_Written task_
Only the lines below, from the one with "and creating their" through the one with "we wanted the", are to be written out, exactly.

Data provided: Begin

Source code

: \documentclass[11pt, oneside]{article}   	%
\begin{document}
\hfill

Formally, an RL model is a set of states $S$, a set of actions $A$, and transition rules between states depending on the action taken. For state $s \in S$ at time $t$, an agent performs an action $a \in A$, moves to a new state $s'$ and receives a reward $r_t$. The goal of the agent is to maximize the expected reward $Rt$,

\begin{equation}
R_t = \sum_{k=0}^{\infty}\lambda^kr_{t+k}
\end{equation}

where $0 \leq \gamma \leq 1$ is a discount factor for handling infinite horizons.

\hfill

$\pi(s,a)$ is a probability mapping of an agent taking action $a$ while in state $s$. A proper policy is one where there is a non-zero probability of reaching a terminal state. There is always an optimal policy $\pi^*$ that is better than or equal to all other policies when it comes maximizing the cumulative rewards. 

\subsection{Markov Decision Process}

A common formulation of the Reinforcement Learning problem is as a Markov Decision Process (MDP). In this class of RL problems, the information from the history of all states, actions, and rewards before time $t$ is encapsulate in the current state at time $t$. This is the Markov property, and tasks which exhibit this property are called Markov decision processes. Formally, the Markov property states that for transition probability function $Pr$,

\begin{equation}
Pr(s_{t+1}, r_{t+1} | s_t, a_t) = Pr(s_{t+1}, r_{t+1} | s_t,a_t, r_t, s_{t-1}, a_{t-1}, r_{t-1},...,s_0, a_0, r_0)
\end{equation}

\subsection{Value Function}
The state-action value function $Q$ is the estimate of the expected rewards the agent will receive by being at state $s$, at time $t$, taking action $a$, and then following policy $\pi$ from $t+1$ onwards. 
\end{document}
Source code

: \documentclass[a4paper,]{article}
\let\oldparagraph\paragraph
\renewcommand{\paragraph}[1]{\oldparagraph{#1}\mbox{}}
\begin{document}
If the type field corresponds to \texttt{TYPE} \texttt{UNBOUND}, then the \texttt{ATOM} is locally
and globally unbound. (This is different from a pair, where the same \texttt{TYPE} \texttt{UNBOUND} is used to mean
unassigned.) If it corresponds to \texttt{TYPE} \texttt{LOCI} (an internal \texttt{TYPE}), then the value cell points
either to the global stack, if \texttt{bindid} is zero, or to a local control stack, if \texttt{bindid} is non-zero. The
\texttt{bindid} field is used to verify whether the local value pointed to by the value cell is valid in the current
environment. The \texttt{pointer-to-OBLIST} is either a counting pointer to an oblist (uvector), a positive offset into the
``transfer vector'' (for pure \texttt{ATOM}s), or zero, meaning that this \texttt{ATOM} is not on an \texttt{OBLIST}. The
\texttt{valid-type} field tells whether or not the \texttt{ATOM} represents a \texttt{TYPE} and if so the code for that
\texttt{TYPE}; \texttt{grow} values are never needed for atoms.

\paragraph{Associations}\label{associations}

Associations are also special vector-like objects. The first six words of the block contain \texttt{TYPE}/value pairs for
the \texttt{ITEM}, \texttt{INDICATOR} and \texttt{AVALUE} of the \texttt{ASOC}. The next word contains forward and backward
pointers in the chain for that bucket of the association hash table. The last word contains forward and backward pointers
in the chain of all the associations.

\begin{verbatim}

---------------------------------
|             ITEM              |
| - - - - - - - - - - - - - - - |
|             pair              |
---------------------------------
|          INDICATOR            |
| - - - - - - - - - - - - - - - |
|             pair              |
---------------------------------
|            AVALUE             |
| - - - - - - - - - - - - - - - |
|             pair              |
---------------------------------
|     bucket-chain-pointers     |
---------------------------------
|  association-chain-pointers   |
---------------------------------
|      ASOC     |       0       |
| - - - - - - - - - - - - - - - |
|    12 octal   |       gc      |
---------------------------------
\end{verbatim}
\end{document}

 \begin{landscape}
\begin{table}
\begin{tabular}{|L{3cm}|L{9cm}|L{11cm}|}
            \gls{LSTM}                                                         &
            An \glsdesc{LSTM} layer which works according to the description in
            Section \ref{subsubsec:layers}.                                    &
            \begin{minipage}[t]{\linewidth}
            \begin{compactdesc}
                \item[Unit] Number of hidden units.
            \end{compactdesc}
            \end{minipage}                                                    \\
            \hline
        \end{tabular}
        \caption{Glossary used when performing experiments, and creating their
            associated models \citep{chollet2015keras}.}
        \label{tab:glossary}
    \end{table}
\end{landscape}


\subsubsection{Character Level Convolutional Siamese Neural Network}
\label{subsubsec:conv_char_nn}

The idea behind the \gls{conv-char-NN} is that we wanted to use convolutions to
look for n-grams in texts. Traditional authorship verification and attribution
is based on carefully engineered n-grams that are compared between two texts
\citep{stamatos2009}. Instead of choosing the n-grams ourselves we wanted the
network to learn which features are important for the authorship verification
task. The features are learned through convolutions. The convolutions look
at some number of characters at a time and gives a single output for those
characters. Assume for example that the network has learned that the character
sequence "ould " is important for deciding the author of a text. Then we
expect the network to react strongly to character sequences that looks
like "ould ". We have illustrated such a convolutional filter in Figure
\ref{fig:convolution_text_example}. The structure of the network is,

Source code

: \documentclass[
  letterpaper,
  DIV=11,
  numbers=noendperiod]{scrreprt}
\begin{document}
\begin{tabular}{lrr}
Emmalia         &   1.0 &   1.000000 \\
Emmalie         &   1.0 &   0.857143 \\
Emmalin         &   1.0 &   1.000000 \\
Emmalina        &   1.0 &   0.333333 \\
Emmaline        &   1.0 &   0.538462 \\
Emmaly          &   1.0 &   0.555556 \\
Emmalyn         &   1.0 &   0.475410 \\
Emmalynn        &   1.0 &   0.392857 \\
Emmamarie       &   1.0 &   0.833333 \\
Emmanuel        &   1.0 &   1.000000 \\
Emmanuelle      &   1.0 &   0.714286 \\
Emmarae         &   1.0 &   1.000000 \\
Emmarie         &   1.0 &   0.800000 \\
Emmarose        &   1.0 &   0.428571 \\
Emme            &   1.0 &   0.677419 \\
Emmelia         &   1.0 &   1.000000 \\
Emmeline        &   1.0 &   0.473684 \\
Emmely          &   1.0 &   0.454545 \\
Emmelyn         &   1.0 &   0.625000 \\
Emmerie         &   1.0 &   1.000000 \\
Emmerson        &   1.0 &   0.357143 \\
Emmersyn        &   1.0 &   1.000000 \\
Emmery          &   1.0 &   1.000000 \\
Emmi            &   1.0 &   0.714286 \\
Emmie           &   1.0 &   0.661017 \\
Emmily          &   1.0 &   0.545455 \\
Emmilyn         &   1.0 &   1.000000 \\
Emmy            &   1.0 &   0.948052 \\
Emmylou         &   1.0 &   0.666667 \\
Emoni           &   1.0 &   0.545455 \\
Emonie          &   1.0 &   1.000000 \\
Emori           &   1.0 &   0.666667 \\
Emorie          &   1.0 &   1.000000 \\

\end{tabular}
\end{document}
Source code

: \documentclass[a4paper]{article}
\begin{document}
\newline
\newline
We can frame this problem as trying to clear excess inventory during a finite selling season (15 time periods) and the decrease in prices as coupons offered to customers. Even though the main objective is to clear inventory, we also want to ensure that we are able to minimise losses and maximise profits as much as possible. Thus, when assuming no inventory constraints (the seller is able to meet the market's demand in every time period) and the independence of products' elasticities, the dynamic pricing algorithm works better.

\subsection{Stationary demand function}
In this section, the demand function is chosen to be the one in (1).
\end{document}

Data provided: End

_Answer for this exercise_
        \caption{Glossary used when performing experiments, and creating their
            associated models \citep{chollet2015keras}.}
        \label{tab:glossary}
    \end{table}
\end{landscape}


\subsubsection{Character Level Convolutional Siamese Neural Network}
\label{subsubsec:conv_char_nn}

The idea behind the \gls{conv-char-NN} is that we wanted to use convolutions to
look for n-grams in texts. Traditional authorship verification and attribution
is based on carefully engineered n-grams that are compared between two texts
\citep{stamatos2009}. Instead of choosing the n-grams ourselves we wanted the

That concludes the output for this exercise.